Why I write

I believe writing is one of the rarest instruments of reflection. It slows me down, compels me to listen, and forces me to notice the truths that often slip by in silence. Around me, I see so many realities; some that can be managed, others heavy with regret. Too often, they are ignored, feared, twisted into convenience, or simply left to drift away unnoticed. Yet each of them matters. Each deserves its place in the light. Most of us carry our own perspectives, yet we keep them hidden, muted by hesitation or crushed by fear. Here, in this space, I want to resist that silence. I have spoken before, I have written before, and though I lost that rhythm for a time, I return now, trying to begin again with a steadier, more insistent voice.

I believe in resistance, and I believe in responsibility; toward myself and the society I live in. But neither can endure without steadiness of spirit. And in our world, that steadiness is fragile. Distraction waits at every corner. Sometimes it slips in quietly, almost unseen; other times it crashes down like a wave. It lives in small refusals, quiet indulgences, and in the endless pull of social media that consumes our time and hollows out our attention. And slowly, without noticing, we begin to forget ourselves. We stop becoming whole, and instead learn only to scatter fragments, shadows of what might have been complete.

I tried writing elsewhere. Substack, Medium. Medium felt too much like a marketplace, built to sell voices instead of letting them breathe. Substack was fresher, yes, but still another orbit of the same gravity I was trying to escape: social media. And neither gave me what I needed. One leaned political, the other philosophical. I wanted a space that could hold both. For me, writing was never about being read. It was always about the act itself, the shaping of thought into words, the act of remembering myself through sentences, the act of building a voice that would otherwise fade into nothing. If someone reads, so be it. If no one reads, so be it. Even if every word I write disappears into an unread archive, I will not regret it. I will have written, and that will be enough.

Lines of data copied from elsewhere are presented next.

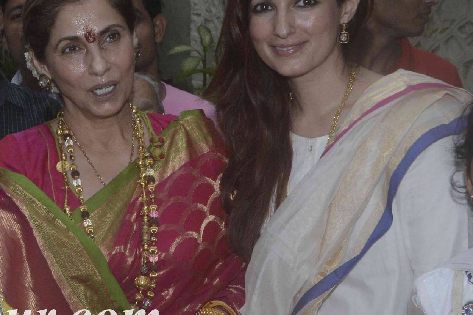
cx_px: -34
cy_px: 170
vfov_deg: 12.3
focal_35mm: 111
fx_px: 1457
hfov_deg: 17.8
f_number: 10
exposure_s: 1/160
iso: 800
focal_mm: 32
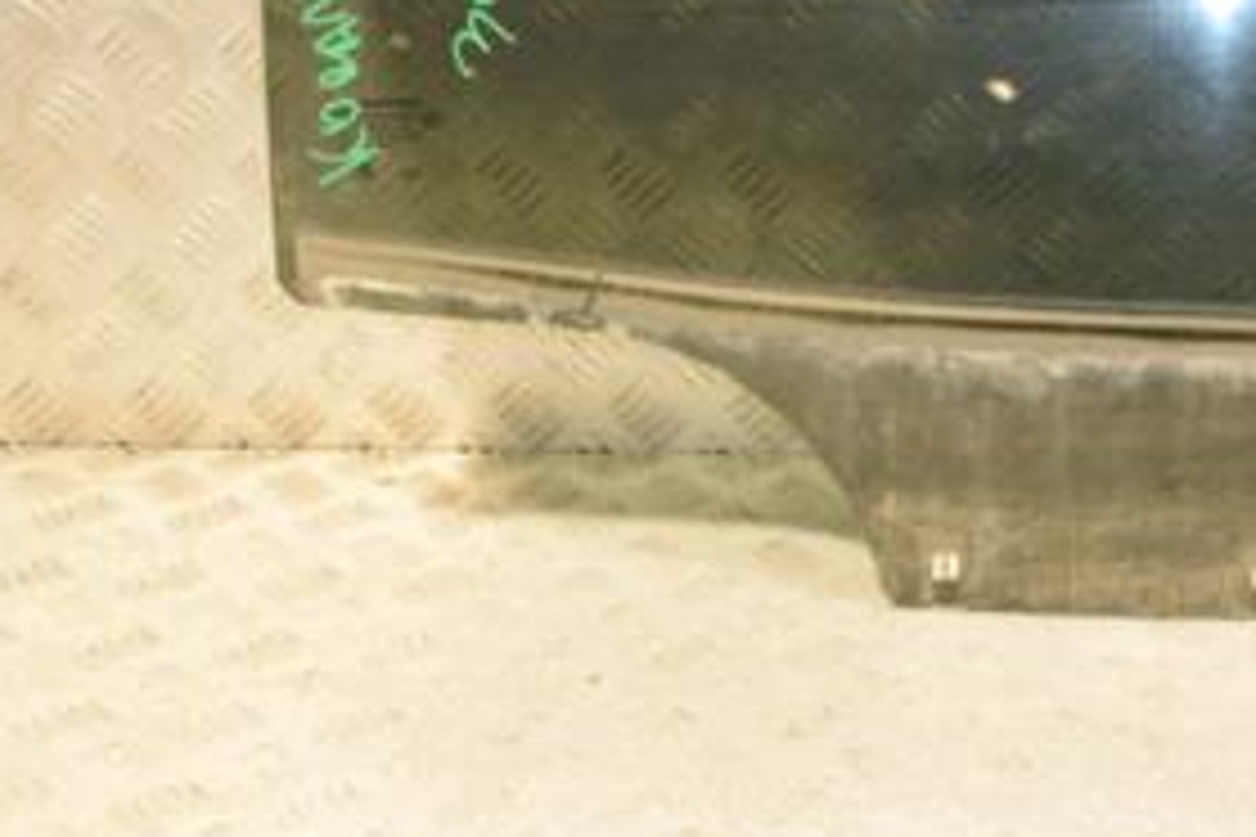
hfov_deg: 23.3
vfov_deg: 15.9
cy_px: -14
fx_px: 2930
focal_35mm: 84
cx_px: 1238
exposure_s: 1/125
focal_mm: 26
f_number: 5
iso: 800
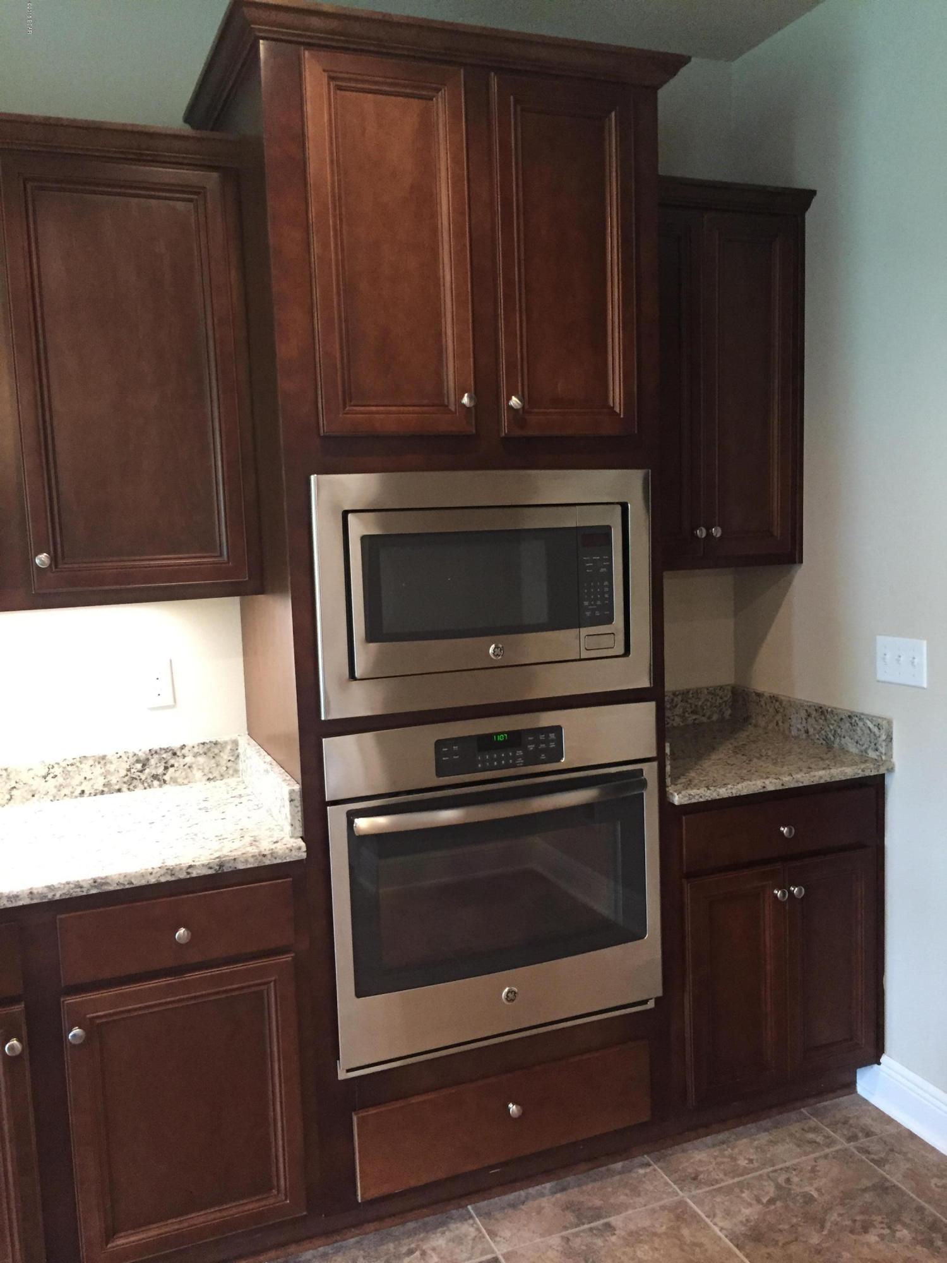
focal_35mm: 29
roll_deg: +1.5
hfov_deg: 48.2
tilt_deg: -7.0
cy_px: 632
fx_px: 1058
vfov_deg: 61.7
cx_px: 474
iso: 250
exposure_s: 1/30
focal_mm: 4.15
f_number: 2.2
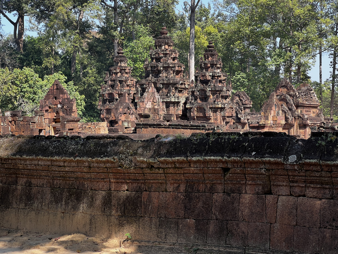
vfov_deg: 19.1
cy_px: 127
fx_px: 752
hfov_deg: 25.3
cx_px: 169
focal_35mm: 77
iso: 32
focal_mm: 9
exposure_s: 1/134
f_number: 2.8
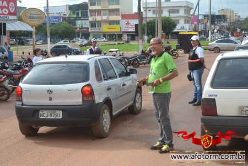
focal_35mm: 60
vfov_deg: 22.6
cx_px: 124
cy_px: 83
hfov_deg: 33.4
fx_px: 413
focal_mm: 40
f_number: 7.1
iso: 100
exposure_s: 1/200
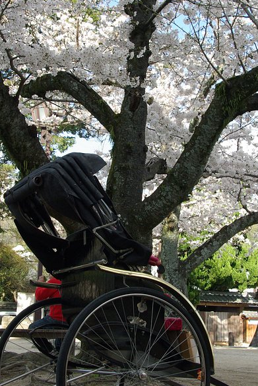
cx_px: 142
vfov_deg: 31.8
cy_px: 174
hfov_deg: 21.6
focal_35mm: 63
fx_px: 676
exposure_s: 1/250
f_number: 8
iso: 400
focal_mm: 24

Everything here is personal. I try to be fair, but my words, like anyone’s, will carry the weight of what I believe. My mind leans toward the left, shaped by principles I hold close. Yet I refuse to give it blind loyalty. I will criticize it where it fails. I am not with the right either, though sometimes I find value in certain fragments of its thought. What I follow is not ideology but conscience, not the alignment but the reflection, a voice that will not be boxed in by borders drawn too neatly.

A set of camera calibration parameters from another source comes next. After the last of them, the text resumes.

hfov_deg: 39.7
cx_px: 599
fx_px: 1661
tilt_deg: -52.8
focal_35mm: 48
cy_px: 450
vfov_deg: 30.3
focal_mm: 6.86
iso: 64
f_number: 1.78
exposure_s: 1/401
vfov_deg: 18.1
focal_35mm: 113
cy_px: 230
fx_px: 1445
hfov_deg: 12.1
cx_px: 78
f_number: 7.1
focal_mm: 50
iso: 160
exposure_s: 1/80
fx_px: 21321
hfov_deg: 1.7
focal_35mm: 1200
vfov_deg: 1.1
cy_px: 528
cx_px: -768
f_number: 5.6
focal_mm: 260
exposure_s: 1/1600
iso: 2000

Religion too; I write from outside it. I am not a believer, and I am not a denier. I do not worship, but I do not dismiss. I am closer to agnostic than anything else: skeptical of religion’s answers, yet unwilling to close the door on mystery altogether.

I believe instead in nature, in conscience, in the stubborn power of independent thought. I admire both art and science, each in its own way a language for truth. I love poetry, cinema, and drama; everything that carries the human impulse to tell stories, to give shape to experience. And music, I believe, is the most perfect thing humanity has ever created. I revere discovery, from the smallest steps of knowledge to the farthest galaxies charted by astrophysics. I honor the genius of those who sought to change the world, even when history chose to forget them. But what I cannot admire and what I cannot respect are those who pursued change only for profit. Their legacy is not creation but possession, and that is not something I wish to remember.

I believe in the blind poet, the deaf musician, the failed revolutionist, the silent prophet, the crippled athlete, the impoverished genius and the forgotten leader. They all tried.